SOURCE PASSAGE –
* * * * * * *

Quantifying the Complex Foundation of Shelter Design Decisions

 

The Language Needed to Measure Urban Design Decisions

The shelter capacity of land has been estimated and more land has been acquired when needed by converting/consuming agriculture, undeveloped areas, and/or natural settings. The entire concept of master planning has assumed that annexation can adjust for mistaken land use allocation and population growth.

Growing populations cannot survive without shelter for their many activities, but it seems obvious that land is not infinite and must be shared with the Natural Domain to protect our source of life from eventual consumption.

Surveying defines land areas. It does not define the shelter capacity of land or its environmental significance. This has made land a commodity. The result has been the lack of general recognition that the land areas we define must be consciously managed, conserved, protected, preserved, and shared as a source of life. The lack of a common, consistent language of mathematically correlated shelter capacity evaluation has produced inconsistent decisions leading to sprawl, excessive intensity, and random land consumption.

A honeybee knows better. It builds limited shelter; grows in limited quantities; feeds in limited areas; and pollinates in return for consumption. It responds to the Law of Limits on a planet that responds to a universe beyond our comprehension. We have yet to create a language of shelter capacity evaluation that can build any segment of comparable knowledge or contribution, and the planet does not compromise with ignorance.

INTRODUCTION

Shelter capacity is first a function of the building design category chosen among six in the Shelter Division of the Built Domain. Until now, shelter has never been classified by mathematically useful building design categories. The design specification decisions related to each category and occupant activity have never been comprehensively identified or correlated with the algorithms needed to measure and/or predict shelter capacity, intensity, intrusion, and context options for any given area.

The shelter capacity of a given land area is a function of the building design category forecast model chosen; the values entered in its design specification template for each topic listed; and the floor quantity options considered. The result is a correlated mathematical prediction of shelter capacity options in sq. ft. per acre and the intensity, intrusion, and context implications related to each.

Shelter capacity decisions determine the scope of activity that can be contained within the gross building area per buildable acre measured, planned, or predicted. The nature of this activity combines with shelter capacity and intensity to determine the revenue and investment potential of the buildable land area occupied.

The correlation of mathematical decisions and floor quantity options in a design specification template produces gross building area options and related shelter capacity, intensity, intrusion, and context implications. These implications are measurements of the physical relationships involving building mass, parking, pavement, and unpaved open space that combine with movement, open space, and life support systems to form the places within our Built Domain.

* * * * * * *

RECORDED DATA –
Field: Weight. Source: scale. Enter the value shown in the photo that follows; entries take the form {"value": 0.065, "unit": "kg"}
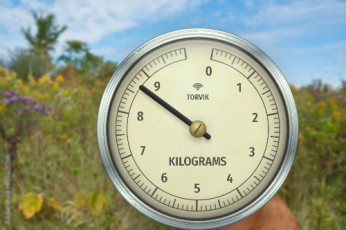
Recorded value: {"value": 8.7, "unit": "kg"}
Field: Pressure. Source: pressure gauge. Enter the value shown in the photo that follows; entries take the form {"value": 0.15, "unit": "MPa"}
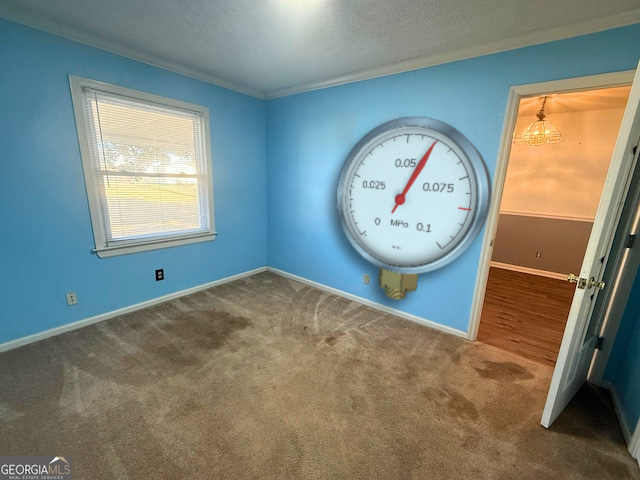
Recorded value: {"value": 0.06, "unit": "MPa"}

* * * * * * *

WRITTEN TASK –
In the passage on shelter capacity, what unit are the predicted shelter capacity options given in?

ANSWER TO THIS TASK –
Square feet per acre.